* What is required
Word for word, write out all of the data below.

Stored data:
----

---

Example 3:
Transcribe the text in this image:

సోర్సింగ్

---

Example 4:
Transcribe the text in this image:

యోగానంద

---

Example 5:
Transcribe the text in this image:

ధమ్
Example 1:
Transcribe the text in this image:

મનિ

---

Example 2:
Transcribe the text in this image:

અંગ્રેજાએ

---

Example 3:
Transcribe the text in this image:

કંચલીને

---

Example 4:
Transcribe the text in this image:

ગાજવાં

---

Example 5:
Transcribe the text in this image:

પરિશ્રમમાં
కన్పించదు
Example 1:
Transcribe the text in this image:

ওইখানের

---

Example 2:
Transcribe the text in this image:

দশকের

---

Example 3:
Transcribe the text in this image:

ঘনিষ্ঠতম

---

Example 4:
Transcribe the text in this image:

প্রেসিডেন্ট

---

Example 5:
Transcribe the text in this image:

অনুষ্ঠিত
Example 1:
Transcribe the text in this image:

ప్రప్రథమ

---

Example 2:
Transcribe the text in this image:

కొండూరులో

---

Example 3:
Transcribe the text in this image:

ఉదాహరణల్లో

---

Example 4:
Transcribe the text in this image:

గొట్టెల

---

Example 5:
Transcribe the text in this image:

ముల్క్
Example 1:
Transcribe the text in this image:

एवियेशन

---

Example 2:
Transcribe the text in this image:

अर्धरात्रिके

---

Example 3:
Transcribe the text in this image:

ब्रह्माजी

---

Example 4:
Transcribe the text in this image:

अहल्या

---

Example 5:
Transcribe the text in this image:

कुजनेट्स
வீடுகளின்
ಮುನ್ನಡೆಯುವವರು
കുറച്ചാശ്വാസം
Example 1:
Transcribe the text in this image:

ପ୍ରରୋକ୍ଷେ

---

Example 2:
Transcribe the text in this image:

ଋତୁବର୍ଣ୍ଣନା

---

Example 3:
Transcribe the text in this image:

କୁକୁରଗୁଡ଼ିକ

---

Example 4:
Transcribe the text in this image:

----

* Written reply
---

Example 3:
Transcribe the text in this image:

సోర్సింగ్

---

Example 4:
Transcribe the text in this image:

యోగానంద

---

Example 5:
Transcribe the text in this image:

ధమ్
Example 1:
Transcribe the text in this image:

મનિ

---

Example 2:
Transcribe the text in this image:

અંગ્રેજાએ

---

Example 3:
Transcribe the text in this image:

કંચલીને

---

Example 4:
Transcribe the text in this image:

ગાજવાં

---

Example 5:
Transcribe the text in this image:

પરિશ્રમમાં
కన్పించదు
Example 1:
Transcribe the text in this image:

ওইখানের

---

Example 2:
Transcribe the text in this image:

দশকের

---

Example 3:
Transcribe the text in this image:

ঘনিষ্ঠতম

---

Example 4:
Transcribe the text in this image:

প্রেসিডেন্ট

---

Example 5:
Transcribe the text in this image:

অনুষ্ঠিত
Example 1:
Transcribe the text in this image:

ప్రప్రథమ

---

Example 2:
Transcribe the text in this image:

కొండూరులో

---

Example 3:
Transcribe the text in this image:

ఉదాహరణల్లో

---

Example 4:
Transcribe the text in this image:

గొట్టెల

---

Example 5:
Transcribe the text in this image:

ముల్క్
Example 1:
Transcribe the text in this image:

एवियेशन

---

Example 2:
Transcribe the text in this image:

अर्धरात्रिके

---

Example 3:
Transcribe the text in this image:

ब्रह्माजी

---

Example 4:
Transcribe the text in this image:

अहल्या

---

Example 5:
Transcribe the text in this image:

कुजनेट्स
வீடுகளின்
ಮುನ್ನಡೆಯುವವರು
കുറച്ചാശ്വാസം
Example 1:
Transcribe the text in this image:

ପ୍ରରୋକ୍ଷେ

---

Example 2:
Transcribe the text in this image:

ଋତୁବର୍ଣ୍ଣନା

---

Example 3:
Transcribe the text in this image:

କୁକୁରଗୁଡ଼ିକ

---

Example 4:
Transcribe the text in this image:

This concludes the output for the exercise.